> [WHAT TO DO]
Output the entries underneath exactly as they are.
++++++++
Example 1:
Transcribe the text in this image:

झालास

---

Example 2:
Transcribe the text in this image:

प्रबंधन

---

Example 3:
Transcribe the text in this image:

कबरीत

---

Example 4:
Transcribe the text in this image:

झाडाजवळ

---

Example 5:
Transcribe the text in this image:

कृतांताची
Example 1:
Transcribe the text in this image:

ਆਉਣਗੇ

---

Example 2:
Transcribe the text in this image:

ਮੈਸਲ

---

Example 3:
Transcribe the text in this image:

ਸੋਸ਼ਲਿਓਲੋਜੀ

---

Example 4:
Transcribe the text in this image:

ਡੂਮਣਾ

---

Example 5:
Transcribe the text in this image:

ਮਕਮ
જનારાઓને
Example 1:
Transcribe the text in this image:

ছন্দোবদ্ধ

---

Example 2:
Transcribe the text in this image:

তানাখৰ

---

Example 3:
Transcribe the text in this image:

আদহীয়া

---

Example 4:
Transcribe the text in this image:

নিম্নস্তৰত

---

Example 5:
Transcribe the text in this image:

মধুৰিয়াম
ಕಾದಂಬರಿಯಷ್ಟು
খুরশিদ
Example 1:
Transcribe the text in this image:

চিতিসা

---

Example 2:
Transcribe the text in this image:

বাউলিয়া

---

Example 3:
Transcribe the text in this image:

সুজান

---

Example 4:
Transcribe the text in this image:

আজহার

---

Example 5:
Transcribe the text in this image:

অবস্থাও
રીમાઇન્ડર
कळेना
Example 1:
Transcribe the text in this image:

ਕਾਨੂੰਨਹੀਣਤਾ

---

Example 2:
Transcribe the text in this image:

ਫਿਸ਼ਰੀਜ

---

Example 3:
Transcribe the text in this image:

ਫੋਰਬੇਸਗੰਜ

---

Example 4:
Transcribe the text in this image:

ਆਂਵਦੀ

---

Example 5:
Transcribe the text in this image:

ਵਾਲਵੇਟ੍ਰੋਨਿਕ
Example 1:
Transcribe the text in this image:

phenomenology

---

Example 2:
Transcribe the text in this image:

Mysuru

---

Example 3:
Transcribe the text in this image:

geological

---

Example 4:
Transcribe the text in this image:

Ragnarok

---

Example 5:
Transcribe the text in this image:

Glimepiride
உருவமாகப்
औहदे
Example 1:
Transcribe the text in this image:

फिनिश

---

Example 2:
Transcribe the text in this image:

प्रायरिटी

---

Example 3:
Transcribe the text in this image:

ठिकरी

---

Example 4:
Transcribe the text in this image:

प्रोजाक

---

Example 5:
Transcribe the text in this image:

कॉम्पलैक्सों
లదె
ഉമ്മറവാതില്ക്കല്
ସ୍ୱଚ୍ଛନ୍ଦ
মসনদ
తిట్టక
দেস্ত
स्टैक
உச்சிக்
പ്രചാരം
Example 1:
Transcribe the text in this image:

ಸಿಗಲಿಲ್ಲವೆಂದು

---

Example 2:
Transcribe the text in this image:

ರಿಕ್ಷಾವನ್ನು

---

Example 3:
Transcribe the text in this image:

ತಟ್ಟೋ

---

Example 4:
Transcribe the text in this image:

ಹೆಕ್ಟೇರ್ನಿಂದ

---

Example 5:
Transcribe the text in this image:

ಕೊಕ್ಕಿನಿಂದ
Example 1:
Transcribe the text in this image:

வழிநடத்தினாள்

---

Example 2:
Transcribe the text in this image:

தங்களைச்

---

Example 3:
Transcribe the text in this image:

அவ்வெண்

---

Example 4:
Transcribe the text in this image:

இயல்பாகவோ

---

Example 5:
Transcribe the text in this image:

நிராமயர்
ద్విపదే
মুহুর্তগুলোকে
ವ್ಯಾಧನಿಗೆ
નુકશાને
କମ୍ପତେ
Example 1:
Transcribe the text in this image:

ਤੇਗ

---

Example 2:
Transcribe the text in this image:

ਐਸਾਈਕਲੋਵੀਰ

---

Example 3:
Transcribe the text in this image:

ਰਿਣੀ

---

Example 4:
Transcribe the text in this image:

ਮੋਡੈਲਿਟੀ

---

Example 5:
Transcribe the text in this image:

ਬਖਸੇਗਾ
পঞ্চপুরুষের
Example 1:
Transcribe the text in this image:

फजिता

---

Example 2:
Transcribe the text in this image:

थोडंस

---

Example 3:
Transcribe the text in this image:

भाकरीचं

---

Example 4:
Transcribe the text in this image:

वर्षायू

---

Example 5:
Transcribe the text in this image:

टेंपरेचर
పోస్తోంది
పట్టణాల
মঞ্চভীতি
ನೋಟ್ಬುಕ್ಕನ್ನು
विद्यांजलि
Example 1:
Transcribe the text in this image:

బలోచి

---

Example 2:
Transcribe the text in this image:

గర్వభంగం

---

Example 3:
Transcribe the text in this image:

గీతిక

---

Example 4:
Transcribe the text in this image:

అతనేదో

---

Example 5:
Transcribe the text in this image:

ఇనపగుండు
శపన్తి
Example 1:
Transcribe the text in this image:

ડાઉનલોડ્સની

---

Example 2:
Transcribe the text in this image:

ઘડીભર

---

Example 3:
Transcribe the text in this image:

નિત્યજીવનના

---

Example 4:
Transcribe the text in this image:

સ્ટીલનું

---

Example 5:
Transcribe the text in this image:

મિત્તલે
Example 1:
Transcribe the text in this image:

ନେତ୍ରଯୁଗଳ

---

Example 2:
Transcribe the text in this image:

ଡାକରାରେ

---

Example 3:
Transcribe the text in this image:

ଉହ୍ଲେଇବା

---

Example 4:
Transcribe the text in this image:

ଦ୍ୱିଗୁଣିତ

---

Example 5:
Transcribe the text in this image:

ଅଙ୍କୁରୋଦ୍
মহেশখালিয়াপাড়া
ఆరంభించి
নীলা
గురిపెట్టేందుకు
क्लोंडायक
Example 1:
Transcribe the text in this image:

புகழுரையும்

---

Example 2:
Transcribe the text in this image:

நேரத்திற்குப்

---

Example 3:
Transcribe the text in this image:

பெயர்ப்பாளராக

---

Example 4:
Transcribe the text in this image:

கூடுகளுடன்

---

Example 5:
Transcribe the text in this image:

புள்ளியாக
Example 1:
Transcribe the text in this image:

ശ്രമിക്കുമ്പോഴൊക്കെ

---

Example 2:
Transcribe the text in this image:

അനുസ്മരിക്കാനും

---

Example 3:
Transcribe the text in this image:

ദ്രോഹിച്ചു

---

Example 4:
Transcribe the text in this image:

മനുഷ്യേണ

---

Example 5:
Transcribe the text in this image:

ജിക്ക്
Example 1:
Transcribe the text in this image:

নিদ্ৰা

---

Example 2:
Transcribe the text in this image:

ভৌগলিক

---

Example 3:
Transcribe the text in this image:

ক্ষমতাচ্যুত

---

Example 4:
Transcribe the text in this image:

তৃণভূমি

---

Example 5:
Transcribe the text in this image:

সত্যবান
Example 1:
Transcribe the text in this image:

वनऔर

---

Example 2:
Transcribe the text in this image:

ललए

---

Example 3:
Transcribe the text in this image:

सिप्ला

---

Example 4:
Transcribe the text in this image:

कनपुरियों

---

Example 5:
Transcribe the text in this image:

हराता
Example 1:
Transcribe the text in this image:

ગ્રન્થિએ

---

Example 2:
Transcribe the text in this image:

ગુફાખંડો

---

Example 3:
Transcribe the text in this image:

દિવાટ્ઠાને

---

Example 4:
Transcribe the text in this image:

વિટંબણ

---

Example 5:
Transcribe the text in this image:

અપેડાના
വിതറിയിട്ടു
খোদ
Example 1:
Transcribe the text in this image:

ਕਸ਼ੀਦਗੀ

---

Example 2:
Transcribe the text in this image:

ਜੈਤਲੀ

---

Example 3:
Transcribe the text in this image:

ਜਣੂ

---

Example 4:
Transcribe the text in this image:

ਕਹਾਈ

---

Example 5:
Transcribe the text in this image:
++++++++
> [REPLY]
Example 1:
Transcribe the text in this image:

झालास

---

Example 2:
Transcribe the text in this image:

प्रबंधन

---

Example 3:
Transcribe the text in this image:

कबरीत

---

Example 4:
Transcribe the text in this image:

झाडाजवळ

---

Example 5:
Transcribe the text in this image:

कृतांताची
Example 1:
Transcribe the text in this image:

ਆਉਣਗੇ

---

Example 2:
Transcribe the text in this image:

ਮੈਸਲ

---

Example 3:
Transcribe the text in this image:

ਸੋਸ਼ਲਿਓਲੋਜੀ

---

Example 4:
Transcribe the text in this image:

ਡੂਮਣਾ

---

Example 5:
Transcribe the text in this image:

ਮਕਮ
જનારાઓને
Example 1:
Transcribe the text in this image:

ছন্দোবদ্ধ

---

Example 2:
Transcribe the text in this image:

তানাখৰ

---

Example 3:
Transcribe the text in this image:

আদহীয়া

---

Example 4:
Transcribe the text in this image:

নিম্নস্তৰত

---

Example 5:
Transcribe the text in this image:

মধুৰিয়াম
ಕಾದಂಬರಿಯಷ್ಟು
খুরশিদ
Example 1:
Transcribe the text in this image:

চিতিসা

---

Example 2:
Transcribe the text in this image:

বাউলিয়া

---

Example 3:
Transcribe the text in this image:

সুজান

---

Example 4:
Transcribe the text in this image:

আজহার

---

Example 5:
Transcribe the text in this image:

অবস্থাও
રીમાઇન્ડર
कळेना
Example 1:
Transcribe the text in this image:

ਕਾਨੂੰਨਹੀਣਤਾ

---

Example 2:
Transcribe the text in this image:

ਫਿਸ਼ਰੀਜ

---

Example 3:
Transcribe the text in this image:

ਫੋਰਬੇਸਗੰਜ

---

Example 4:
Transcribe the text in this image:

ਆਂਵਦੀ

---

Example 5:
Transcribe the text in this image:

ਵਾਲਵੇਟ੍ਰੋਨਿਕ
Example 1:
Transcribe the text in this image:

phenomenology

---

Example 2:
Transcribe the text in this image:

Mysuru

---

Example 3:
Transcribe the text in this image:

geological

---

Example 4:
Transcribe the text in this image:

Ragnarok

---

Example 5:
Transcribe the text in this image:

Glimepiride
உருவமாகப்
औहदे
Example 1:
Transcribe the text in this image:

फिनिश

---

Example 2:
Transcribe the text in this image:

प्रायरिटी

---

Example 3:
Transcribe the text in this image:

ठिकरी

---

Example 4:
Transcribe the text in this image:

प्रोजाक

---

Example 5:
Transcribe the text in this image:

कॉम्पलैक्सों
లదె
ഉമ്മറവാതില്ക്കല്
ସ୍ୱଚ୍ଛନ୍ଦ
মসনদ
తిట్టక
দেস্ত
स्टैक
உச்சிக்
പ്രചാരം
Example 1:
Transcribe the text in this image:

ಸಿಗಲಿಲ್ಲವೆಂದು

---

Example 2:
Transcribe the text in this image:

ರಿಕ್ಷಾವನ್ನು

---

Example 3:
Transcribe the text in this image:

ತಟ್ಟೋ

---

Example 4:
Transcribe the text in this image:

ಹೆಕ್ಟೇರ್ನಿಂದ

---

Example 5:
Transcribe the text in this image:

ಕೊಕ್ಕಿನಿಂದ
Example 1:
Transcribe the text in this image:

வழிநடத்தினாள்

---

Example 2:
Transcribe the text in this image:

தங்களைச்

---

Example 3:
Transcribe the text in this image:

அவ்வெண்

---

Example 4:
Transcribe the text in this image:

இயல்பாகவோ

---

Example 5:
Transcribe the text in this image:

நிராமயர்
ద్విపదే
মুহুর্তগুলোকে
ವ್ಯಾಧನಿಗೆ
નુકશાને
କମ୍ପତେ
Example 1:
Transcribe the text in this image:

ਤੇਗ

---

Example 2:
Transcribe the text in this image:

ਐਸਾਈਕਲੋਵੀਰ

---

Example 3:
Transcribe the text in this image:

ਰਿਣੀ

---

Example 4:
Transcribe the text in this image:

ਮੋਡੈਲਿਟੀ

---

Example 5:
Transcribe the text in this image:

ਬਖਸੇਗਾ
পঞ্চপুরুষের
Example 1:
Transcribe the text in this image:

फजिता

---

Example 2:
Transcribe the text in this image:

थोडंस

---

Example 3:
Transcribe the text in this image:

भाकरीचं

---

Example 4:
Transcribe the text in this image:

वर्षायू

---

Example 5:
Transcribe the text in this image:

टेंपरेचर
పోస్తోంది
పట్టణాల
মঞ্চভীতি
ನೋಟ್ಬುಕ್ಕನ್ನು
विद्यांजलि
Example 1:
Transcribe the text in this image:

బలోచి

---

Example 2:
Transcribe the text in this image:

గర్వభంగం

---

Example 3:
Transcribe the text in this image:

గీతిక

---

Example 4:
Transcribe the text in this image:

అతనేదో

---

Example 5:
Transcribe the text in this image:

ఇనపగుండు
శపన్తి
Example 1:
Transcribe the text in this image:

ડાઉનલોડ્સની

---

Example 2:
Transcribe the text in this image:

ઘડીભર

---

Example 3:
Transcribe the text in this image:

નિત્યજીવનના

---

Example 4:
Transcribe the text in this image:

સ્ટીલનું

---

Example 5:
Transcribe the text in this image:

મિત્તલે
Example 1:
Transcribe the text in this image:

ନେତ୍ରଯୁଗଳ

---

Example 2:
Transcribe the text in this image:

ଡାକରାରେ

---

Example 3:
Transcribe the text in this image:

ଉହ୍ଲେଇବା

---

Example 4:
Transcribe the text in this image:

ଦ୍ୱିଗୁଣିତ

---

Example 5:
Transcribe the text in this image:

ଅଙ୍କୁରୋଦ୍
মহেশখালিয়াপাড়া
ఆరంభించి
নীলা
గురిపెట్టేందుకు
क्लोंडायक
Example 1:
Transcribe the text in this image:

புகழுரையும்

---

Example 2:
Transcribe the text in this image:

நேரத்திற்குப்

---

Example 3:
Transcribe the text in this image:

பெயர்ப்பாளராக

---

Example 4:
Transcribe the text in this image:

கூடுகளுடன்

---

Example 5:
Transcribe the text in this image:

புள்ளியாக
Example 1:
Transcribe the text in this image:

ശ്രമിക്കുമ്പോഴൊക്കെ

---

Example 2:
Transcribe the text in this image:

അനുസ്മരിക്കാനും

---

Example 3:
Transcribe the text in this image:

ദ്രോഹിച്ചു

---

Example 4:
Transcribe the text in this image:

മനുഷ്യേണ

---

Example 5:
Transcribe the text in this image:

ജിക്ക്
Example 1:
Transcribe the text in this image:

নিদ্ৰা

---

Example 2:
Transcribe the text in this image:

ভৌগলিক

---

Example 3:
Transcribe the text in this image:

ক্ষমতাচ্যুত

---

Example 4:
Transcribe the text in this image:

তৃণভূমি

---

Example 5:
Transcribe the text in this image:

সত্যবান
Example 1:
Transcribe the text in this image:

वनऔर

---

Example 2:
Transcribe the text in this image:

ललए

---

Example 3:
Transcribe the text in this image:

सिप्ला

---

Example 4:
Transcribe the text in this image:

कनपुरियों

---

Example 5:
Transcribe the text in this image:

हराता
Example 1:
Transcribe the text in this image:

ગ્રન્થિએ

---

Example 2:
Transcribe the text in this image:

ગુફાખંડો

---

Example 3:
Transcribe the text in this image:

દિવાટ્ઠાને

---

Example 4:
Transcribe the text in this image:

વિટંબણ

---

Example 5:
Transcribe the text in this image:

અપેડાના
വിതറിയിട്ടു
খোদ
Example 1:
Transcribe the text in this image:

ਕਸ਼ੀਦਗੀ

---

Example 2:
Transcribe the text in this image:

ਜੈਤਲੀ

---

Example 3:
Transcribe the text in this image:

ਜਣੂ

---

Example 4:
Transcribe the text in this image:

ਕਹਾਈ

---

Example 5:
Transcribe the text in this image:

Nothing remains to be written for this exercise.